Breadcrumb trail

April 5, 2024

Are we ready to protect Canadians exposed to online hate and violence?

As Federal Ombudsperson for Victims of Crime, I witness firsthand the urgent need for action to protect Canadians online. This is a difficult area to propose legislation, and I commend the government for introducing the Online Harms Act (Bill C-63).

Freedom of expression is a fundamental right in our democracy. And, we need better tools to ensure people of all ages can use the internet safely. Bill C-63 proposes mechanisms to offer Canadians more power over what they are exposed to online, make corporations responsible to reduce harmful content shared through their platforms, and help people when they are violated or victimized by hate online.

Any proposal to tackle these issues will be scrutinized because of the value we place on our privacy and freedom.
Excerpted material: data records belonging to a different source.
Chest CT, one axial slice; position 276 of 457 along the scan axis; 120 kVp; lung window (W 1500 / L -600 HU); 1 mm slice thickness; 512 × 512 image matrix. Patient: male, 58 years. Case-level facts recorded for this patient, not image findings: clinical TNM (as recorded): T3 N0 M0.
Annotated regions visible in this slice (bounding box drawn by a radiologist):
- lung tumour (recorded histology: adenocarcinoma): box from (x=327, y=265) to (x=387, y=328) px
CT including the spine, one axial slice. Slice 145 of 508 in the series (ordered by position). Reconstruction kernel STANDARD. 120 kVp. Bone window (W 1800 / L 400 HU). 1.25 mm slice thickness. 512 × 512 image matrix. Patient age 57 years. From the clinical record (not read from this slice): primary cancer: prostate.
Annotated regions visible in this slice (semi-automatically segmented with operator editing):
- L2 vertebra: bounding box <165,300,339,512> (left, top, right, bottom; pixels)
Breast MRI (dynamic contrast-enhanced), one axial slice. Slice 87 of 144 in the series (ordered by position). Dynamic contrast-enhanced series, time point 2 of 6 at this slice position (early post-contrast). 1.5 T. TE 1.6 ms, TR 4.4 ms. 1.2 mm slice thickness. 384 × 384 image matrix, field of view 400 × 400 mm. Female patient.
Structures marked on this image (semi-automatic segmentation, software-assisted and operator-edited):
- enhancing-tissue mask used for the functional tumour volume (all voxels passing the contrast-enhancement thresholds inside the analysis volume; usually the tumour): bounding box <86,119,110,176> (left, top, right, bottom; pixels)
Finding our way forward will require collaboration, careful consideration of fundamental rights, and robust oversight mechanisms.

Our Office has been calling for Government leadership to address child sexual abuse images online since we released our 2009 special report Every Image, Every Child. More recently, we have witnessed the growing impact of hate-motivated offences across the country. People communicate things online that would not be permissible in person, such as graphic and racially targeted death threats.

There is consensus on the need for action to stop child sexual exploitation online, which is encouraging. There seems to be less momentum to address hate, even though the people who are targeted and the communities they represent are painfully aware of the need for greater protection online.

Tackling these issues is difficult. While we try to find solutions, children continue to be exploited online. Some young people targeted by hate or sextortion are dying by suicide.

I urge all of Canada’s elected and appointed officials to collaborate. The cost of inaction is high.